Problem requirements: Echo the lines below verbatim, from the one holding "pose: elev=282.3 azim=100.1" through the one holding "Dot at: (198, 273)", both inclusive.

Dataset rows:

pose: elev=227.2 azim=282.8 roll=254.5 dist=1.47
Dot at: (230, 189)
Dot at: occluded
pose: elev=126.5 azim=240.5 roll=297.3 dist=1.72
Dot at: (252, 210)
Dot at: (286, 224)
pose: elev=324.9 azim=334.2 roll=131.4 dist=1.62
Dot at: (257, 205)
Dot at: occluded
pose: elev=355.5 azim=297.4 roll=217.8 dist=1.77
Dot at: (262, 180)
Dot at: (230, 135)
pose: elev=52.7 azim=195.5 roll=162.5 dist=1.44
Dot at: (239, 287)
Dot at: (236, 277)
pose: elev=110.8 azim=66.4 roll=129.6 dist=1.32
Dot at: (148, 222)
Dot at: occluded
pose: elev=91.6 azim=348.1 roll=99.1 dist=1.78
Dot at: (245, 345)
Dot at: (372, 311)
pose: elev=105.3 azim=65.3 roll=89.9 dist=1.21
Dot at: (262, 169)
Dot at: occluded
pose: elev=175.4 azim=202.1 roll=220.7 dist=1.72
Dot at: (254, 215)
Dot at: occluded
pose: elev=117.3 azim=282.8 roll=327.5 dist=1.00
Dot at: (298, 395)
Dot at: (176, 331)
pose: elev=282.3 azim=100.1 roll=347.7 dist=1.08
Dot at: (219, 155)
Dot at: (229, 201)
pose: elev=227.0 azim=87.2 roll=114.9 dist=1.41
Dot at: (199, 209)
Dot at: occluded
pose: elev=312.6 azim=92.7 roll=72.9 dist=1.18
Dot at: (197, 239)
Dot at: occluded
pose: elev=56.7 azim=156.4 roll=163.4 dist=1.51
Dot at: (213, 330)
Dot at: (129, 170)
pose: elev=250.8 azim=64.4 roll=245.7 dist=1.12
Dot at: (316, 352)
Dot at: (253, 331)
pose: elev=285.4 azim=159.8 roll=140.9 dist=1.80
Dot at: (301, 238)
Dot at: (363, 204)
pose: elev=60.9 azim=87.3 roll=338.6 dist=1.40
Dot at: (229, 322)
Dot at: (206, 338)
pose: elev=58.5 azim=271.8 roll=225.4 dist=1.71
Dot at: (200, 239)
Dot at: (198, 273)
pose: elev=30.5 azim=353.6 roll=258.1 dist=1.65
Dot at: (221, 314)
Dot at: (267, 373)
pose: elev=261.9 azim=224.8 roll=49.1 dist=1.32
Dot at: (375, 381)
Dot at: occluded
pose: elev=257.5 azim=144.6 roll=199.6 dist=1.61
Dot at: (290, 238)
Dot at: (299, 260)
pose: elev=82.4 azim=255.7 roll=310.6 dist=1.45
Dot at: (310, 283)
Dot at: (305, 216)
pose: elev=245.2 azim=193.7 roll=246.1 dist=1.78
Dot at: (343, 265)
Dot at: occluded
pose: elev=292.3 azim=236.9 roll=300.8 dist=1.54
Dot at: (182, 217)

Response to the task:
pose: elev=282.3 azim=100.1 roll=347.7 dist=1.08
Dot at: (219, 155)
Dot at: (229, 201)
pose: elev=227.0 azim=87.2 roll=114.9 dist=1.41
Dot at: (199, 209)
Dot at: occluded
pose: elev=312.6 azim=92.7 roll=72.9 dist=1.18
Dot at: (197, 239)
Dot at: occluded
pose: elev=56.7 azim=156.4 roll=163.4 dist=1.51
Dot at: (213, 330)
Dot at: (129, 170)
pose: elev=250.8 azim=64.4 roll=245.7 dist=1.12
Dot at: (316, 352)
Dot at: (253, 331)
pose: elev=285.4 azim=159.8 roll=140.9 dist=1.80
Dot at: (301, 238)
Dot at: (363, 204)
pose: elev=60.9 azim=87.3 roll=338.6 dist=1.40
Dot at: (229, 322)
Dot at: (206, 338)
pose: elev=58.5 azim=271.8 roll=225.4 dist=1.71
Dot at: (200, 239)
Dot at: (198, 273)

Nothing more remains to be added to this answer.